*HOW TO COMPLETE THIS TASK:* In the entries that follow, how many lines contain the word "dependencies"? Answer with the number only.

*EXERCISE INPUT:*
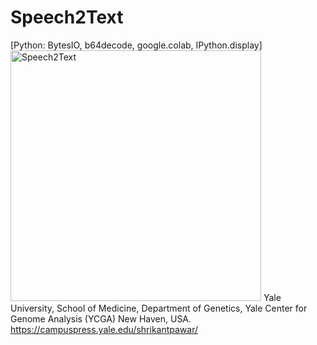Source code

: # Speech2Text
[Python: BytesIO, b64decode, google.colab, IPython.display]
<img width="401" alt="Speech2Text" src="https://github.com/spawar2/Speech2Text/assets/25118302/25b46985-16a5-479c-a9f9-c739ee22f92e">
Yale University, School of Medicine, Department of Genetics, Yale Center for Genome Analysis (YCGA) New Haven, USA.
https://campuspress.yale.edu/shrikantpawar/
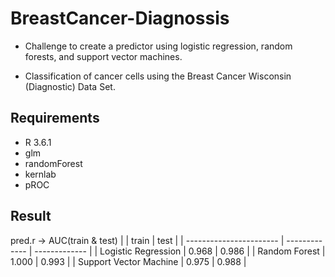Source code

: # BreastCancer-Diagnossis
- Challenge to create a predictor using logistic regression, random forests, and support vector machines.

- Classification of cancer cells using the Breast Cancer Wisconsin (Diagnostic) Data Set.

## Requirements
- R 3.6.1 
- glm
- randomForest
- kernlab
- pROC

## Result
pred.r -> AUC(train & test)
|                         |     train     |     test      | 
| ----------------------- | ------------- | ------------- |
|  Logistic Regression    |     0.968     |     0.986     |
|       Random Forest     |     1.000     |     0.993     |
| Support Vector Machine  |     0.975     |     0.988     |

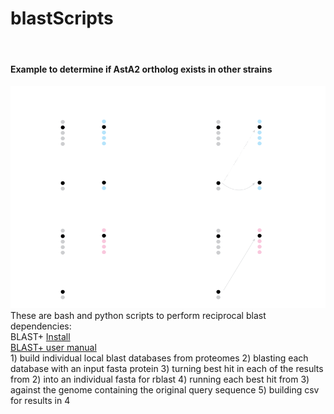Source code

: 
# blastScripts
<br>

#### Example to determine if AstA2 ortholog exists in other strains

<img src="reciprocal_blast.png" alt="reciprocal blast">
<br>
These are bash and python scripts to perform reciprocal blast
dependencies:<br>
BLAST+  <a href="https://www.ncbi.nlm.nih.gov/books/NBK569861/#intro_Installation.MacOSX">Install</a>
<br>
<a href="https://www.ncbi.nlm.nih.gov/books/NBK279691/">BLAST+ user manual</a>
<br>
1) build individual local blast databases from proteomes 
2) blasting each database with an input fasta protein 
3) turning best hit in each of the results from 2) into an individual fasta for rblast
4) running each best hit from 3) against the genome containing the original query sequence
5) building csv for results in 4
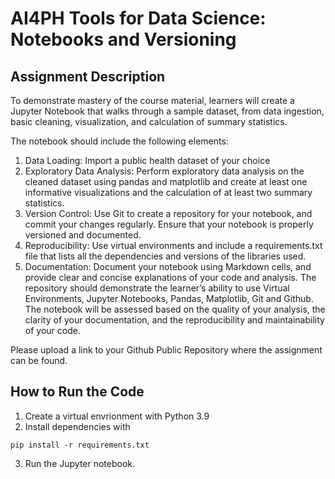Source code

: # AI4PH Tools for Data Science: Notebooks and Versioning
## Assignment Description
To demonstrate mastery of the course material, learners will create a Jupyter Notebook that walks through a sample dataset, from data ingestion, basic cleaning, visualization, and calculation of summary statistics. 

The notebook should include the following elements:

1. Data Loading: Import a public health dataset of your choice
2. Exploratory Data Analysis: Perform exploratory data analysis on the cleaned dataset using pandas and matplotlib and create at least one informative visualizations and the calculation of at least two summary statistics. 
3. Version Control: Use Git to create a repository for your notebook, and commit your changes regularly. Ensure that your notebook is properly versioned and documented.
4. Reproducibility: Use virtual environments and include a requirements.txt file that lists all the dependencies and versions of the libraries used.
5. Documentation: Document your notebook using Markdown cells, and provide clear and concise explanations of your code and analysis.
The repository should demonstrate the learner’s ability to use Virtual Environments, Jupyter Notebooks, Pandas, Matplotlib, Git and Github. The notebook will be assessed based on the quality of your analysis, the clarity of your documentation, and the reproducibility and maintainability of your code.

Please upload a link to your Github Public Repository where the assignment can be found.  

## How to Run the Code
1. Create a virtual envrionment with Python 3.9
2. Install dependencies with 
```
pip install -r requirements.txt
```
3. Run the Jupyter notebook.
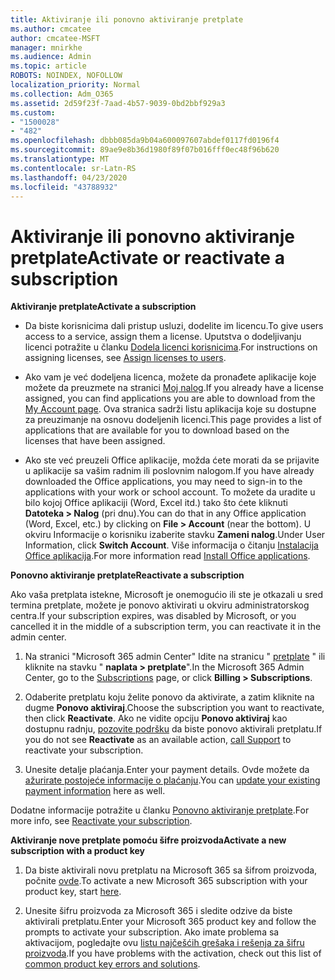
 ```yaml
---
title: Aktiviranje ili ponovno aktiviranje pretplate
ms.author: cmcatee
author: cmcatee-MSFT
manager: mnirkhe
ms.audience: Admin
ms.topic: article
ROBOTS: NOINDEX, NOFOLLOW
localization_priority: Normal
ms.collection: Adm_O365
ms.assetid: 2d59f23f-7aad-4b57-9039-0bd2bbf929a3
ms.custom:
- "1500028"
- "482"
ms.openlocfilehash: dbbb085da9b04a600097607abdef0117fd0196f4
ms.sourcegitcommit: 89ae9e8b36d1980f89f07b016fff0ec48f96b620
ms.translationtype: MT
ms.contentlocale: sr-Latn-RS
ms.lasthandoff: 04/23/2020
ms.locfileid: "43788932"
---
```

# <a name="activate-or-reactivate-a-subscription"></a><span data-ttu-id="215e2-102">Aktiviranje ili ponovno aktiviranje pretplate</span><span class="sxs-lookup"><span data-stu-id="215e2-102">Activate or reactivate a subscription</span></span>

<span data-ttu-id="215e2-103">**Aktiviranje pretplate**</span><span class="sxs-lookup"><span data-stu-id="215e2-103">**Activate a subscription**</span></span>

- <span data-ttu-id="215e2-104">Da biste korisnicima dali pristup usluzi, dodelite im licencu.</span><span class="sxs-lookup"><span data-stu-id="215e2-104">To give users access to a service, assign them a license.</span></span> <span data-ttu-id="215e2-105">Uputstva o dodeljivanju licenci potražite u članku [Dodela licenci korisnicima](https://docs.microsoft.com/microsoft-365/admin/manage/assign-licenses-to-users?view=o365-worldwide).</span><span class="sxs-lookup"><span data-stu-id="215e2-105">For instructions on assigning licenses, see [Assign licenses to users](https://docs.microsoft.com/microsoft-365/admin/manage/assign-licenses-to-users?view=o365-worldwide).</span></span> 

- <span data-ttu-id="215e2-106">Ako vam je već dodeljena licenca, možete da pronađete aplikacije koje možete da preuzmete na stranici [Moj nalog](https://portal.office.com/account/#installs).</span><span class="sxs-lookup"><span data-stu-id="215e2-106">If you already have a license assigned, you can find applications you are able to download from the [My Account page](https://portal.office.com/account/#installs).</span></span> <span data-ttu-id="215e2-107">Ova stranica sadrži listu aplikacija koje su dostupne za preuzimanje na osnovu dodeljenih licenci.</span><span class="sxs-lookup"><span data-stu-id="215e2-107">This page provides a list of applications that are available for you to download based on the licenses that have been assigned.</span></span> 

- <span data-ttu-id="215e2-108">Ako ste već preuzeli Office aplikacije, možda ćete morati da se prijavite u aplikacije sa vašim radnim ili poslovnim nalogom.</span><span class="sxs-lookup"><span data-stu-id="215e2-108">If you have already downloaded the Office applications, you may need to sign-in to the applications with your work or school account.</span></span> <span data-ttu-id="215e2-109">To možete da uradite u bilo kojoj Office aplikaciji (Word, Excel itd.) tako što ćete kliknuti **Datoteka > Nalog** (pri dnu).</span><span class="sxs-lookup"><span data-stu-id="215e2-109">You can do that in any Office application (Word, Excel, etc.) by clicking on **File > Account** (near the bottom).</span></span> <span data-ttu-id="215e2-110">U okviru Informacije o korisniku izaberite stavku **Zameni nalog**.</span><span class="sxs-lookup"><span data-stu-id="215e2-110">Under User Information, click **Switch Account**.</span></span> <span data-ttu-id="215e2-111">Više informacija o čitanju [Instalacija Office aplikacija](https://docs.microsoft.com/microsoft-365/admin/setup/install-applications).</span><span class="sxs-lookup"><span data-stu-id="215e2-111">For more information read [Install Office applications](https://docs.microsoft.com/microsoft-365/admin/setup/install-applications).</span></span> 

<span data-ttu-id="215e2-112">**Ponovno aktiviranje pretplate**</span><span class="sxs-lookup"><span data-stu-id="215e2-112">**Reactivate a subscription**</span></span>

<span data-ttu-id="215e2-113">Ako vaša pretplata istekne, Microsoft je onemogućio ili ste je otkazali u sred termina pretplate, možete je ponovo aktivirati u okviru administratorskog centra.</span><span class="sxs-lookup"><span data-stu-id="215e2-113">If your subscription expires, was disabled by Microsoft, or you cancelled it in the middle of a subscription term, you can reactivate it in the admin center.</span></span>
  
1. <span data-ttu-id="215e2-114">Na stranici "Microsoft 365 admin Center" Idite na stranicu " [pretplate](https://go.microsoft.com/fwlink/p/?linkid=842054) " ili kliknite na stavku " **naplata > pretplate**".</span><span class="sxs-lookup"><span data-stu-id="215e2-114">In the Microsoft 365 Admin Center, go to the [Subscriptions](https://go.microsoft.com/fwlink/p/?linkid=842054) page, or click **Billing > Subscriptions**.</span></span>

2. <span data-ttu-id="215e2-115">Odaberite pretplatu koju želite ponovo da aktivirate, a zatim kliknite na dugme **Ponovo aktiviraj**.</span><span class="sxs-lookup"><span data-stu-id="215e2-115">Choose the subscription you want to reactivate, then click **Reactivate**.</span></span> <span data-ttu-id="215e2-116">Ako ne vidite opciju **Ponovo aktiviraj** kao dostupnu radnju, [pozovite podršku](https://support.office.com/article/call-support-32a17ca7-6fa0-4870-8a8d-e25ba4ccfd4b) da biste ponovo aktivirali pretplatu.</span><span class="sxs-lookup"><span data-stu-id="215e2-116">If you do not see **Reactivate** as an available action, [call Support](https://support.office.com/article/call-support-32a17ca7-6fa0-4870-8a8d-e25ba4ccfd4b) to reactivate your subscription.</span></span>

3. <span data-ttu-id="215e2-117">Unesite detalje plaćanja.</span><span class="sxs-lookup"><span data-stu-id="215e2-117">Enter your payment details.</span></span> <span data-ttu-id="215e2-118">Ovde možete da [ažurirate postojeće informacije o plaćanju](https://docs.microsoft.com/microsoft-365/commerce/billing-and-payments/add-update-or-remove-credit-card-or-bank-account?view=o365-worldwide).</span><span class="sxs-lookup"><span data-stu-id="215e2-118">You can [update your existing payment information](https://docs.microsoft.com/microsoft-365/commerce/billing-and-payments/add-update-or-remove-credit-card-or-bank-account?view=o365-worldwide) here as well.</span></span>

<span data-ttu-id="215e2-119">Dodatne informacije potražite u članku [Ponovno aktiviranje pretplate](https://docs.microsoft.com/office365/admin/subscriptions-and-billing/reactivate-your-subscription).</span><span class="sxs-lookup"><span data-stu-id="215e2-119">For more info, see [Reactivate your subscription](https://docs.microsoft.com/office365/admin/subscriptions-and-billing/reactivate-your-subscription).</span></span>

<span data-ttu-id="215e2-120">**Aktiviranje nove pretplate pomoću šifre proizvoda**</span><span class="sxs-lookup"><span data-stu-id="215e2-120">**Activate a new subscription with a product key**</span></span>

1. <span data-ttu-id="215e2-121">Da biste aktivirali novu pretplatu na Microsoft 365 sa šifrom proizvoda, počnite [ovde](https://support.office.com/article/where-to-enter-your-office-product-key-0a82e5ae-739e-4b92-a6f4-2ec780c185db).</span><span class="sxs-lookup"><span data-stu-id="215e2-121">To activate a new Microsoft 365 subscription with your product key, start [here](https://support.office.com/article/where-to-enter-your-office-product-key-0a82e5ae-739e-4b92-a6f4-2ec780c185db).</span></span> 

2. <span data-ttu-id="215e2-122">Unesite šifru proizvoda za Microsoft 365 i sledite odzive da biste aktivirali pretplatu.</span><span class="sxs-lookup"><span data-stu-id="215e2-122">Enter your Microsoft 365 product key and follow the prompts to activate your subscription.</span></span> <span data-ttu-id="215e2-123">Ako imate problema sa aktivacijom, pogledajte ovu [listu najčešćih grešaka i rešenja za šifru proizvoda](https://docs.microsoft.com/microsoft-365/commerce/product-key-errors-and-solutions).</span><span class="sxs-lookup"><span data-stu-id="215e2-123">If you have problems with the activation, check out this list of [common product key errors and solutions](https://docs.microsoft.com/microsoft-365/commerce/product-key-errors-and-solutions).</span></span>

*ANSWER:* 3